Task to carry out: Reproduce every line that appears below, precisely and completely.
= Beginning of Section =
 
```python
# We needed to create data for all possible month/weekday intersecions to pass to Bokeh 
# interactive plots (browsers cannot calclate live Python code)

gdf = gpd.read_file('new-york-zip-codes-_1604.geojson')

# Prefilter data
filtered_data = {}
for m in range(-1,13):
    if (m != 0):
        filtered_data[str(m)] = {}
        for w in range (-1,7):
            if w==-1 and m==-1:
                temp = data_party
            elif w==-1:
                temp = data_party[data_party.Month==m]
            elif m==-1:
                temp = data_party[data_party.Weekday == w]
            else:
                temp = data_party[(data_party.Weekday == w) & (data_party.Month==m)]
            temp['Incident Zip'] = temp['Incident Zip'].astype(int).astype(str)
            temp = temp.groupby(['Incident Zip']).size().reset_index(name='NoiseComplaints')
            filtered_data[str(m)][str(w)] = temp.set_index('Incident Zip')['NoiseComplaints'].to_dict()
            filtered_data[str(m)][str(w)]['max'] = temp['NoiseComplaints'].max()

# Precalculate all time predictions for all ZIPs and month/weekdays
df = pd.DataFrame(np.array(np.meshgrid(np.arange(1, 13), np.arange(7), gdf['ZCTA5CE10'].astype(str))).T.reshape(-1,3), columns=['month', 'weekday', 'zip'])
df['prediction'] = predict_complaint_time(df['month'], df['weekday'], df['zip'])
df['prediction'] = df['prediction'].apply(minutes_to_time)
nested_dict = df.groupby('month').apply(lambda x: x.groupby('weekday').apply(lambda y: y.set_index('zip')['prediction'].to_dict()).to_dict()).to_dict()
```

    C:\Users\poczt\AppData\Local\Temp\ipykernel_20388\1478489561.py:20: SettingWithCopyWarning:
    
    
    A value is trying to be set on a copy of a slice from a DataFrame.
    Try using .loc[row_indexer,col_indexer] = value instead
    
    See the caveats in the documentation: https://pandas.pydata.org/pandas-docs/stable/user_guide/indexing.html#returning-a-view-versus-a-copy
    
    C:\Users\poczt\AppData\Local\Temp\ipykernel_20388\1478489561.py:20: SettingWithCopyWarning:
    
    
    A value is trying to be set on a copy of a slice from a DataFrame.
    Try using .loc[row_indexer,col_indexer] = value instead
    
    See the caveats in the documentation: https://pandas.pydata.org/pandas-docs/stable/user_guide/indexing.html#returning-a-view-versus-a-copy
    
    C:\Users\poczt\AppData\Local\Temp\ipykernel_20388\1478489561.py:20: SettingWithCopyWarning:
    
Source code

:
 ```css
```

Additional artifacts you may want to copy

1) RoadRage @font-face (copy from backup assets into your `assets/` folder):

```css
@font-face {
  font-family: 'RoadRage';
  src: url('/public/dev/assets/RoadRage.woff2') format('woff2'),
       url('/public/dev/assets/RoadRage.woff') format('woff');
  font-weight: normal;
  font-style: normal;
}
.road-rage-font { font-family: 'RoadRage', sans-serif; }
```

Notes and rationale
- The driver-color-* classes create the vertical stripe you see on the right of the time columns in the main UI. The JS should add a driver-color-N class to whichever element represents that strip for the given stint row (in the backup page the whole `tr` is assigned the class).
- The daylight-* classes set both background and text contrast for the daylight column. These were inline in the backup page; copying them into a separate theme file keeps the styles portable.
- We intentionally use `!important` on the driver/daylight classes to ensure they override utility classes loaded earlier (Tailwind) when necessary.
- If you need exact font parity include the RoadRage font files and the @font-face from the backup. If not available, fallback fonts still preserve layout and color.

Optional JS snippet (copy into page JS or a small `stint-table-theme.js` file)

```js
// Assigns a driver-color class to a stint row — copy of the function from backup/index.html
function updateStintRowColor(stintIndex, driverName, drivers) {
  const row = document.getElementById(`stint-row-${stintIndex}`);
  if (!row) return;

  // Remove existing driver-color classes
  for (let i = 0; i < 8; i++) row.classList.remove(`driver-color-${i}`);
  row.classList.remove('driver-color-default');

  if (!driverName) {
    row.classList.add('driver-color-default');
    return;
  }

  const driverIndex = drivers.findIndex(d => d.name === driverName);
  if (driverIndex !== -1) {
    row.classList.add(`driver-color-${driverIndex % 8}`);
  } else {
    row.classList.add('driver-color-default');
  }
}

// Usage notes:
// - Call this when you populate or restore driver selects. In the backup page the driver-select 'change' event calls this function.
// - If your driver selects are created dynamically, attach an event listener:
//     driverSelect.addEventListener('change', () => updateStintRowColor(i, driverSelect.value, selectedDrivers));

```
= End of Section =
Result for this exercise:
```python
# We needed to create data for all possible month/weekday intersecions to pass to Bokeh 
# interactive plots (browsers cannot calclate live Python code)

gdf = gpd.read_file('new-york-zip-codes-_1604.geojson')

# Prefilter data
filtered_data = {}
for m in range(-1,13):
    if (m != 0):
        filtered_data[str(m)] = {}
        for w in range (-1,7):
            if w==-1 and m==-1:
                temp = data_party
            elif w==-1:
                temp = data_party[data_party.Month==m]
            elif m==-1:
                temp = data_party[data_party.Weekday == w]
            else:
                temp = data_party[(data_party.Weekday == w) & (data_party.Month==m)]
            temp['Incident Zip'] = temp['Incident Zip'].astype(int).astype(str)
            temp = temp.groupby(['Incident Zip']).size().reset_index(name='NoiseComplaints')
            filtered_data[str(m)][str(w)] = temp.set_index('Incident Zip')['NoiseComplaints'].to_dict()
            filtered_data[str(m)][str(w)]['max'] = temp['NoiseComplaints'].max()

# Precalculate all time predictions for all ZIPs and month/weekdays
df = pd.DataFrame(np.array(np.meshgrid(np.arange(1, 13), np.arange(7), gdf['ZCTA5CE10'].astype(str))).T.reshape(-1,3), columns=['month', 'weekday', 'zip'])
df['prediction'] = predict_complaint_time(df['month'], df['weekday'], df['zip'])
df['prediction'] = df['prediction'].apply(minutes_to_time)
nested_dict = df.groupby('month').apply(lambda x: x.groupby('weekday').apply(lambda y: y.set_index('zip')['prediction'].to_dict()).to_dict()).to_dict()
```

    C:\Users\poczt\AppData\Local\Temp\ipykernel_20388\1478489561.py:20: SettingWithCopyWarning:
    
    
    A value is trying to be set on a copy of a slice from a DataFrame.
    Try using .loc[row_indexer,col_indexer] = value instead
    
    See the caveats in the documentation: https://pandas.pydata.org/pandas-docs/stable/user_guide/indexing.html#returning-a-view-versus-a-copy
    
    C:\Users\poczt\AppData\Local\Temp\ipykernel_20388\1478489561.py:20: SettingWithCopyWarning:
    
    
    A value is trying to be set on a copy of a slice from a DataFrame.
    Try using .loc[row_indexer,col_indexer] = value instead
    
    See the caveats in the documentation: https://pandas.pydata.org/pandas-docs/stable/user_guide/indexing.html#returning-a-view-versus-a-copy
    
    C:\Users\poczt\AppData\Local\Temp\ipykernel_20388\1478489561.py:20: SettingWithCopyWarning:
    
Source code

:
 ```css
```

Additional artifacts you may want to copy

1) RoadRage @font-face (copy from backup assets into your `assets/` folder):

```css
@font-face {
  font-family: 'RoadRage';
  src: url('/public/dev/assets/RoadRage.woff2') format('woff2'),
       url('/public/dev/assets/RoadRage.woff') format('woff');
  font-weight: normal;
  font-style: normal;
}
.road-rage-font { font-family: 'RoadRage', sans-serif; }
```

Notes and rationale
- The driver-color-* classes create the vertical stripe you see on the right of the time columns in the main UI. The JS should add a driver-color-N class to whichever element represents that strip for the given stint row (in the backup page the whole `tr` is assigned the class).
- The daylight-* classes set both background and text contrast for the daylight column. These were inline in the backup page; copying them into a separate theme file keeps the styles portable.
- We intentionally use `!important` on the driver/daylight classes to ensure they override utility classes loaded earlier (Tailwind) when necessary.
- If you need exact font parity include the RoadRage font files and the @font-face from the backup. If not available, fallback fonts still preserve layout and color.

Optional JS snippet (copy into page JS or a small `stint-table-theme.js` file)

```js
// Assigns a driver-color class to a stint row — copy of the function from backup/index.html
function updateStintRowColor(stintIndex, driverName, drivers) {
  const row = document.getElementById(`stint-row-${stintIndex}`);
  if (!row) return;

  // Remove existing driver-color classes
  for (let i = 0; i < 8; i++) row.classList.remove(`driver-color-${i}`);
  row.classList.remove('driver-color-default');

  if (!driverName) {
    row.classList.add('driver-color-default');
    return;
  }

  const driverIndex = drivers.findIndex(d => d.name === driverName);
  if (driverIndex !== -1) {
    row.classList.add(`driver-color-${driverIndex % 8}`);
  } else {
    row.classList.add('driver-color-default');
  }
}

// Usage notes:
// - Call this when you populate or restore driver selects. In the backup page the driver-select 'change' event calls this function.
// - If your driver selects are created dynamically, attach an event listener:
//     driverSelect.addEventListener('change', () => updateStintRowColor(i, driverSelect.value, selectedDrivers));

```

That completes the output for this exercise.